Parkinson hastalığının, genetik yatkınlık ve çevreden gelen olası etkiler sonucu ortaya çıktığı ve birden çok nedene bağlı olabileceği üzerinde çalışmalar yapıldığını dile getiren Karadaş, bazı psikiyatrik ilaçların, sara ilaçlarının, bağırsak düzenleyici ilaçların, hipertansiyon ve mide bulantı haplarının da parkinson benzeri bulgular ortaya çıkarabildiğini söyledi.
Karadaş, hastanın kullandığı ilacı doktoruna söylemesi gerektiğini hatırlatarak, şöyle devam etti:
"Parkinson, beyinde hücre kaybı süreci sonucunda gelişen 'nörodejeneratif' hastalıklar arasında ilaç tedavisine yanıt veren bir hastalıktır. Parkinson tanısı klinik muayene verilerine dayanılarak konulur, tedaviye alınan olumlu yanıt tanıyı doğrulayıcı kanıt oluşturur. Parkinson hastalığı tanısını kesinleştirmek üzere herhangi bir beyin görüntülemesi veya özel bir kan tahlili yapılması zorunlu değildir. Söz konusu incelemelere hastalığın ayırıcı tanısına giren diğer nedenleri dışlamak amacıyla başvurulur. Hastalık süreklidir, bu hastalık belirtileri tedavi altında bile zamanla şiddetlenir. Bu şiddetlenme kişiden kişiye farklılıklar gösterir. Kimi yatağa bağımlı hale gelirken, kimi hafif bulgularla hayatını sürdürür. Hangi hastanın hızla bozulacağını hangisinin daha yavaş seyredeceğini önceden bilmek mümkün değildir."
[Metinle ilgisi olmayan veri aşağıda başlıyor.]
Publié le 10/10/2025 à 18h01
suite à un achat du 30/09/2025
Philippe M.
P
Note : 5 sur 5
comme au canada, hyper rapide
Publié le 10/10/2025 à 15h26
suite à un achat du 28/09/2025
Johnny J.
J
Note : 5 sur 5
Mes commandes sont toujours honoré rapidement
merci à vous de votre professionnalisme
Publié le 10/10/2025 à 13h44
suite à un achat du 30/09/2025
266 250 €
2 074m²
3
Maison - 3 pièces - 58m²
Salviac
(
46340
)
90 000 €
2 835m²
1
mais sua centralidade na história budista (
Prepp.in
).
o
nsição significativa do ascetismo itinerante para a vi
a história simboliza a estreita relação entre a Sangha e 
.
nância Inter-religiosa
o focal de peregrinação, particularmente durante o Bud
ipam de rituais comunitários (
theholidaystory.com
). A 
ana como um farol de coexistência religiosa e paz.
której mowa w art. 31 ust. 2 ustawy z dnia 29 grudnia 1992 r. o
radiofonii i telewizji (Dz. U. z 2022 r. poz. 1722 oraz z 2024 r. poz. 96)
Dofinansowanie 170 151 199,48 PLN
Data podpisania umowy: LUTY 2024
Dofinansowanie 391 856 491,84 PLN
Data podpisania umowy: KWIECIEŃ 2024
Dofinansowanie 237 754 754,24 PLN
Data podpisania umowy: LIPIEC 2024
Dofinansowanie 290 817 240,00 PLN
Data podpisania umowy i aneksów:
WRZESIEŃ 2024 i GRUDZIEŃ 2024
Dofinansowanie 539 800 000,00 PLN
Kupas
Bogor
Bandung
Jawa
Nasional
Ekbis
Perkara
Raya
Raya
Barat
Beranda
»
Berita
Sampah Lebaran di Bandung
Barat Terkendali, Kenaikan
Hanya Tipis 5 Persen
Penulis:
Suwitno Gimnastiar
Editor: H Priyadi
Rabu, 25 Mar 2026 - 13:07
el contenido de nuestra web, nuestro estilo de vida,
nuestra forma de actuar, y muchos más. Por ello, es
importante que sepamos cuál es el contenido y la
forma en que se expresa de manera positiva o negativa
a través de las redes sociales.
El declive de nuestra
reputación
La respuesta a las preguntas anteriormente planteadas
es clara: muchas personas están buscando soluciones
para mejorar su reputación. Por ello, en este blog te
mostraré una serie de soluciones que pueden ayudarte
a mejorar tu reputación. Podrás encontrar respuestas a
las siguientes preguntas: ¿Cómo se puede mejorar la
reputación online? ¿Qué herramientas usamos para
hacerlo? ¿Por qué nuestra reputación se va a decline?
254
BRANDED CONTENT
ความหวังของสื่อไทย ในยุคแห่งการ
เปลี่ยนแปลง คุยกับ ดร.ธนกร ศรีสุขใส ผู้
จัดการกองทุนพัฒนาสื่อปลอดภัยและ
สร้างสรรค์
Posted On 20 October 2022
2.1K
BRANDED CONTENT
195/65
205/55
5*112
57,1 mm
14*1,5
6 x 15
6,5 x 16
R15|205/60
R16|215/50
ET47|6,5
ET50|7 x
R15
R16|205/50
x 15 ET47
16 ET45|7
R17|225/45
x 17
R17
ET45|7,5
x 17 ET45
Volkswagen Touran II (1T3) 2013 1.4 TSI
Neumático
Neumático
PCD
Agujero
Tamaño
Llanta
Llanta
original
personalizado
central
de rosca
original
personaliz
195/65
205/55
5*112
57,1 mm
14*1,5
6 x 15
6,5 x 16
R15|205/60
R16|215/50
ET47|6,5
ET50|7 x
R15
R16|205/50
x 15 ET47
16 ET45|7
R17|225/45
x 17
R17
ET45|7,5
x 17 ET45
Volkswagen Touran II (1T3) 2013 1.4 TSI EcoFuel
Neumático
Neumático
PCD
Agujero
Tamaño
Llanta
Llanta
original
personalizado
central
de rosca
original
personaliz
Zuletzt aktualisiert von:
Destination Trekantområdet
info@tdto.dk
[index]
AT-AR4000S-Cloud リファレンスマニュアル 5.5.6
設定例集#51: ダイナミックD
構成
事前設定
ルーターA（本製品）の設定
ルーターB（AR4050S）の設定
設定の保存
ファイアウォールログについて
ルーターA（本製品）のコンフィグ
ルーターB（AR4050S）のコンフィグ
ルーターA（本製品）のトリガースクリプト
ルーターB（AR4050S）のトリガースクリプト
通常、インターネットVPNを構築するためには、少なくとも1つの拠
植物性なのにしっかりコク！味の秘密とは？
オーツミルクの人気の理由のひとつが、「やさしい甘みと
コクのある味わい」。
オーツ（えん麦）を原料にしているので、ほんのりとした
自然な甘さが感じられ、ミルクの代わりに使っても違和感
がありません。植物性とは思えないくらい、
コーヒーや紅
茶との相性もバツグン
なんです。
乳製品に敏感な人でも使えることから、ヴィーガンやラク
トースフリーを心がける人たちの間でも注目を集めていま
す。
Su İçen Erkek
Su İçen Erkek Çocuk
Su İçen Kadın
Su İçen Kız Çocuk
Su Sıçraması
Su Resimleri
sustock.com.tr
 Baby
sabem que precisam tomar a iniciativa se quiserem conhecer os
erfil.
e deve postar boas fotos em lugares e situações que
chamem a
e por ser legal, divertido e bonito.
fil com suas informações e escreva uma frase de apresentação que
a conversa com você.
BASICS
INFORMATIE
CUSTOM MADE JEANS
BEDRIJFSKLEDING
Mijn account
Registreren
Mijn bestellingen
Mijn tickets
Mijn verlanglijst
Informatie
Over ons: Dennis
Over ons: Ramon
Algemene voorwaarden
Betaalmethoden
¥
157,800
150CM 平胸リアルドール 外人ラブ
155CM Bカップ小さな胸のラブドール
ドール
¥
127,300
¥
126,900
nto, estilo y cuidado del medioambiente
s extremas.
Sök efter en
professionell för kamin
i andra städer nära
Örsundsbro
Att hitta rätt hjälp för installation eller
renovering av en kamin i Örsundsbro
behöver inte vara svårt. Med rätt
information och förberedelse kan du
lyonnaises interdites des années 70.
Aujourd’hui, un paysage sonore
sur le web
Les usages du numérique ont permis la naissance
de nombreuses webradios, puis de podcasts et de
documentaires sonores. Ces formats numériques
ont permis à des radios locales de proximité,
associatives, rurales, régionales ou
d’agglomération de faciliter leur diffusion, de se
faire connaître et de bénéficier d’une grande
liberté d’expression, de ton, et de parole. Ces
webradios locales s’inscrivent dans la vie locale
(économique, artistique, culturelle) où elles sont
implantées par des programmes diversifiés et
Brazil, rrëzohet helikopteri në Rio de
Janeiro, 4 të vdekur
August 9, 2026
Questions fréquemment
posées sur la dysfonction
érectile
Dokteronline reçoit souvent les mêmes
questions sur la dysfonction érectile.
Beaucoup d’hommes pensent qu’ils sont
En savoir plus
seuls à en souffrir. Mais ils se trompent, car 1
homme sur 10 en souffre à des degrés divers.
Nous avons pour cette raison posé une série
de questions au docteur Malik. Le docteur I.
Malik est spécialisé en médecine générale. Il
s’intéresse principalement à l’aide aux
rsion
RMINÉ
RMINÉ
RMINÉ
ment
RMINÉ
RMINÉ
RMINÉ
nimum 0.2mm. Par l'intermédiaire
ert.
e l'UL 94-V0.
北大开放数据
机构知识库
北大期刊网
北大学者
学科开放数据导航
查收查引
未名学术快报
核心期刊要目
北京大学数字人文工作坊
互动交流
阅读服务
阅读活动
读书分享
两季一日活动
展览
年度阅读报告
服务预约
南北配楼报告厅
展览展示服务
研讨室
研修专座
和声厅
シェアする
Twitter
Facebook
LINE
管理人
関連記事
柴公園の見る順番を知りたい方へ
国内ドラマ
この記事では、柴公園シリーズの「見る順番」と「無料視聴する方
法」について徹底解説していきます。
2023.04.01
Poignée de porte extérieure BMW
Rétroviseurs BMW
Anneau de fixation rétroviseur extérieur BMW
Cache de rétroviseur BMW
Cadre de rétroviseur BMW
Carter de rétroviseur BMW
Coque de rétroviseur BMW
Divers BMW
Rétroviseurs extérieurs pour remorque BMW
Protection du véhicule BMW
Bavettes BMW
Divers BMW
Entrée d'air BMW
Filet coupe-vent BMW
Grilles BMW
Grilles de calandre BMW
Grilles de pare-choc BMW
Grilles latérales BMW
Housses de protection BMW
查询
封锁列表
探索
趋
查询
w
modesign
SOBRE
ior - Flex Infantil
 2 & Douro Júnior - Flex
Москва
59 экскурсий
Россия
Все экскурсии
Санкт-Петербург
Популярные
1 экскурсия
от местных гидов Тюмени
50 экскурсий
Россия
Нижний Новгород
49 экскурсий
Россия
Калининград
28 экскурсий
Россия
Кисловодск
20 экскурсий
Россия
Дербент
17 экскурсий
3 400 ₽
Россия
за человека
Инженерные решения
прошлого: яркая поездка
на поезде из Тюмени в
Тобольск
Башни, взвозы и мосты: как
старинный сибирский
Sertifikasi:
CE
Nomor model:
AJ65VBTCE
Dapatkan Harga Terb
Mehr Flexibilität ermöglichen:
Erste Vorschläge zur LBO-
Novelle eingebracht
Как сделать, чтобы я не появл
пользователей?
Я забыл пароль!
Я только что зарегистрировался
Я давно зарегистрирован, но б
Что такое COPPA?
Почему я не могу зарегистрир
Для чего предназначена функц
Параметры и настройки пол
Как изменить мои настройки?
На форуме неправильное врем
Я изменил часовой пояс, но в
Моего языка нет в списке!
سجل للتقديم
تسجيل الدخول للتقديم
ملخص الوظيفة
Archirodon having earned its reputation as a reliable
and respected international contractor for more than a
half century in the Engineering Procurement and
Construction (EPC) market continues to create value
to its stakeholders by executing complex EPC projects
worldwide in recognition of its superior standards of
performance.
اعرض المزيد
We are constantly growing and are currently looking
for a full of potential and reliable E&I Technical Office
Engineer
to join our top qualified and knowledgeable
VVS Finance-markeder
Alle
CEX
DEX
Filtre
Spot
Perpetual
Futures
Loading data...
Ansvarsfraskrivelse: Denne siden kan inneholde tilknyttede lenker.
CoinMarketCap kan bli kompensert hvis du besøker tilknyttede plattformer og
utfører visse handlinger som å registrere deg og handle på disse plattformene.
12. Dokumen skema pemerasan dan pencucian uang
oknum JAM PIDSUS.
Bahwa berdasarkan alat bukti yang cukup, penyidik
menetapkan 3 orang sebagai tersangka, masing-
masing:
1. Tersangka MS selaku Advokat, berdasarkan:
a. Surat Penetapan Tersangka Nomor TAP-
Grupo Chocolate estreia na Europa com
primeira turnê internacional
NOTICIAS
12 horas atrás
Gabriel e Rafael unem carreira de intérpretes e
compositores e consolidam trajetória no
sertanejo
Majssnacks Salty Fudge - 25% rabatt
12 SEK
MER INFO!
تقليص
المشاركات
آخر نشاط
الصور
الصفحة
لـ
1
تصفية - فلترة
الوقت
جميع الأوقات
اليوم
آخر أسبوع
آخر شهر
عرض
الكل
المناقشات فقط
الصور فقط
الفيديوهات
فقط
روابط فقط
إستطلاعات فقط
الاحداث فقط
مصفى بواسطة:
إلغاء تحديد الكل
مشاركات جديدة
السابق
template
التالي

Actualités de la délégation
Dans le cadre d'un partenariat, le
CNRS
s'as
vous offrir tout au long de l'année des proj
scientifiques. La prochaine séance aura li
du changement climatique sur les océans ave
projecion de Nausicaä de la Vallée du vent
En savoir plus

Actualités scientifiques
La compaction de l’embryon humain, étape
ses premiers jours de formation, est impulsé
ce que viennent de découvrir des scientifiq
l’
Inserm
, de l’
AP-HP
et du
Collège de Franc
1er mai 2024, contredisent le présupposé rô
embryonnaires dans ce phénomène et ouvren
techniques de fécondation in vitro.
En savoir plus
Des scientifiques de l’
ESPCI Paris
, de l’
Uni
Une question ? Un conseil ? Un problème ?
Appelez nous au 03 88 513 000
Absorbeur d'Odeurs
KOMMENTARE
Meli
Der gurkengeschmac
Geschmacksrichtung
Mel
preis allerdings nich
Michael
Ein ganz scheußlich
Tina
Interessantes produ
- "Hastalık belirtileri ilaçla azaltılabilir"
Parkinsonun uzun süreli ve yavaş ilerleyici bir hastalık olduğunu dile getiren Karadaş, tedavisinde hastanın ve ailesinin hekimle uzun yıllar işbirliği yapması gerektiğini söyledi.
Hasta, hasta yakını ve doktor işbirliğinin tedavide önemli olduğunu vurgulayan Karadaş, şunları kaydetti:
"Günümüzde parkinson hastalığındaki belirtilerden sorumlu olan dopamin hücrelerinin hasarını tamamen onaracak kesin bir tedavi henüz bulunamamış olmakla birlikte hastalık belirtileri ilaçlarla önemli ölçüde azaltılabilmektedir. Mevcut ilaçlar beyinde eksilmiş olan dopamini yerine koyar veya onun etkisini taklit eder. Belirtilerin tedavisi esas olarak ilaçlarla yapılır. Seyrek olarak, ilaç tedavileriyle kontrol altına alınamayan şiddetli titreme varlığında ya da ileri evredeki hastalarda yaşam kalitesini bozan 'açılma ve kapanma' dönemleri ya da ilaç dozunu artırmayı kısıtlayan istem dışı hareketlere yol açan yan etkiler söz konusu olduğunda cerrahi yöntemlere de başvurulmaktadır."